** Opening RECORDS TO USE block **
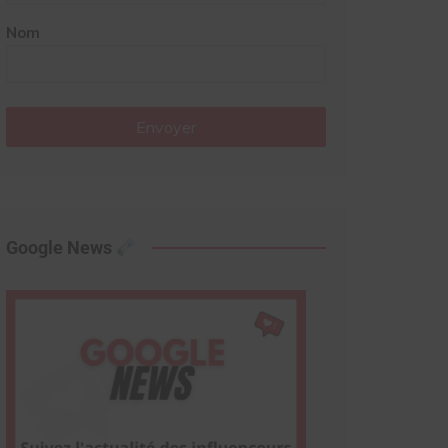
Nom
Envoyer
Google News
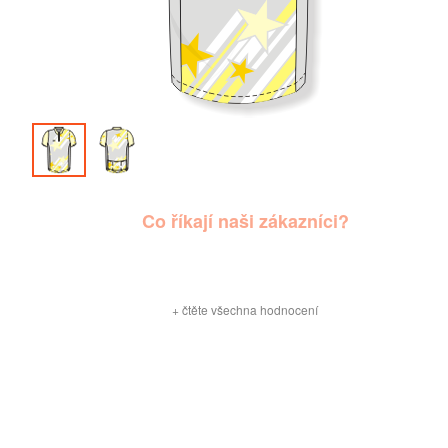
Co říkají naši zákazníci?
+
čtěte všechna hodnocení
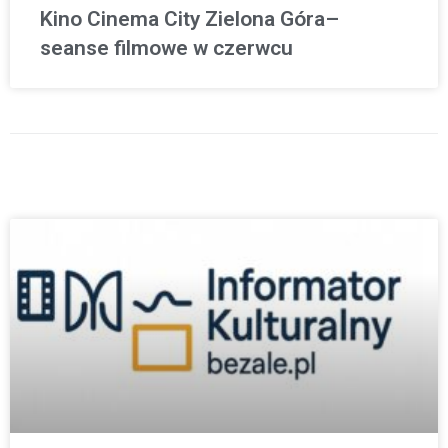
Kino Cinema City Zielona Góra–
seanse filmowe w czerwcu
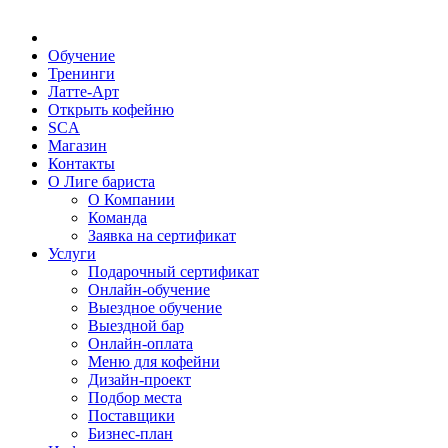
Обучение
Тренинги
Латте-Арт
Открыть кофейню
SCA
Магазин
Контакты
О Лиге бариста
О Компании
Команда
Заявка на сертификат
Услуги
Подарочный сертификат
Онлайн-обучение
Выездное обучение
Выездной бар
Онлайн-оплата
Меню для кофейни
Дизайн-проект
Подбор места
Поставщики
Бизнес-план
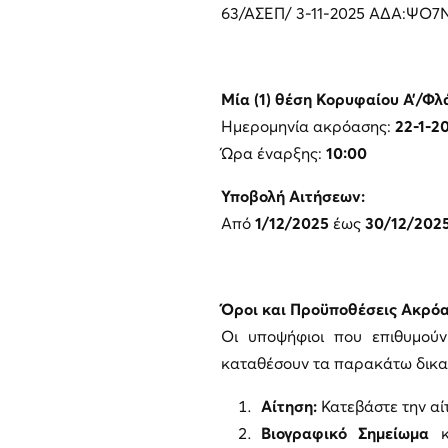
63/ΑΣΕΠ/ 3-11-2025 ΑΔΑ:ΨΟ7
Μία (1) θέση Κορυφαίου Α’/Φ
Ημερομηνία ακρόασης:
22-1-20
Ώρα έναρξης:
10:00
Υποβολή Αιτήσεων:
Από
1/12/2025
έως
30/12/2025
Όροι και Προϋποθέσεις Ακρό
Οι υποψήφιοι που επιθυμούν
καταθέσουν τα παρακάτω δικαι
Αίτηση:
Κατεβάστε την α
Βιογραφικό Σημείωμα
κα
** Closing RECORDS TO USE block **
> **ASSIGNED TASK**: Every entry above should be returned exactly, with no images included.

> **OUTPUT OF THE EXERCISE**:
Nom
Envoyer
Google News
Co říkají naši zákazníci?
+
čtěte všechna hodnocení
Kino Cinema City Zielona Góra–
seanse filmowe w czerwcu
Обучение
Тренинги
Латте-Арт
Открыть кофейню
SCA
Магазин
Контакты
О Лиге бариста
О Компании
Команда
Заявка на сертификат
Услуги
Подарочный сертификат
Онлайн-обучение
Выездное обучение
Выездной бар
Онлайн-оплата
Меню для кофейни
Дизайн-проект
Подбор места
Поставщики
Бизнес-план
63/ΑΣΕΠ/ 3-11-2025 ΑΔΑ:ΨΟ7
Μία (1) θέση Κορυφαίου Α’/Φ
Ημερομηνία ακρόασης:
22-1-20
Ώρα έναρξης:
10:00
Υποβολή Αιτήσεων:
Από
1/12/2025
έως
30/12/2025
Όροι και Προϋποθέσεις Ακρό
Οι υποψήφιοι που επιθυμούν
καταθέσουν τα παρακάτω δικαι
Αίτηση:
Κατεβάστε την α
Βιογραφικό Σημείωμα
κα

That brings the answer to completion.